Nevertheless, Le Pen’s drumbeat is having its effect on public opinion. So is social media. Violent incidents, like those in Bayonne or Lyon, are reported endlessly on hard-right sites or Facebook pages. The official crime stats rarely make an appearance.
Several French mainstream newspapers and news outlets have pushed back against the narrative that violent crime is on the rise. They include the excellent Catholic daily newspaper La Croix, which cannot be mistaken for an organ of the liberal left.
So far they haven’t had much success. According to an Elabe poll published last week, 32 percent of French people are now anxious for their personal safety, compared with 18 percent a year ago. Almost 60 percent of French people say that violence is increasing.
There is, in fact, no evidence that France is becoming more violent. Rather the opposite.
In the last 25 years, the French murder rate has fallen by almost half and is five times lower than in the United States, when you account for population.
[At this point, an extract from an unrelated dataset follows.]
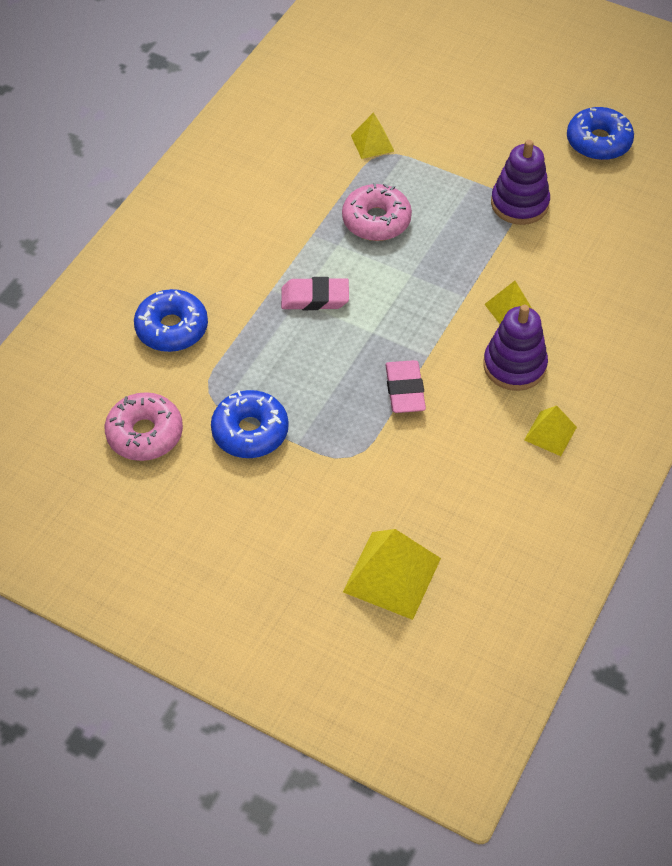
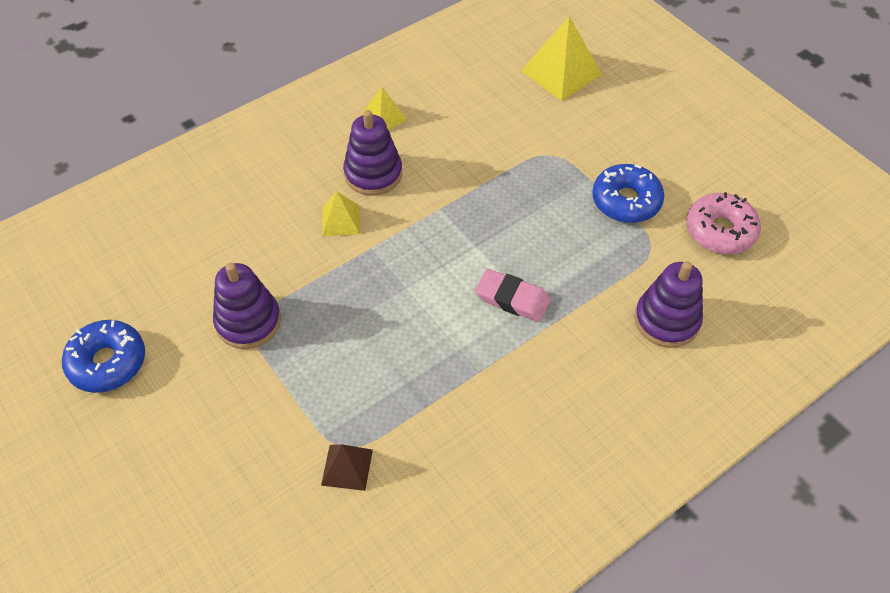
camera: 155 degrees left, 0 degrees up
blue donut [134,289,208,352] -> purple stacking toy [635,261,703,348]
pink donut [342,183,412,241] -> none
yellow pyramid [351,112,394,159] -> brown pyramid [321,444,373,491]
pink eraser [385,360,426,413] -> none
Violent robbery and acts of personal violence are stable — even falling, if you exclude sexual assaults which, thankfully, are now reported more systematically to the police.
“In truth, contrary to received ideas, our society is becoming less and less violent” — Laurent Mucchielli, French criminologist
More recently — since Le Pen began her mantra — violent crime (leaving aside sexual assaults) has fallen from 647,000 incidents in 2012 to 579,000 in 2018. Property crimes have fallen from 4.6 million in 2010 to 3.8 million in 2018.
“In truth, contrary to received ideas, our society is becoming less and less violent,” said French criminologist Laurent Mucchielli.
Facts or no facts, the drumbeat continues. The issue will doubtless be used, by the far right and by the right, to flay Macron in the presidential election in 2022, even as the government tries to appear tough on crime.
To see how ludicrous this line of attack is, it’s illuminating to turn Le Pen’s allegations on their head.
The real peaks for murder in recent French history were the late 1940s and the 1970s to the mid-1990s. France now has 6,500,000 people of migrant origin, just under 10 percent of the population — ranging from Algerians to Americans. In 1975, the percentage of people of migrant origin in France was 7.4 percent. In 1946, it was 5 percent.
In both those years, very violent crimes — and especially murders — were more rampant than they are now.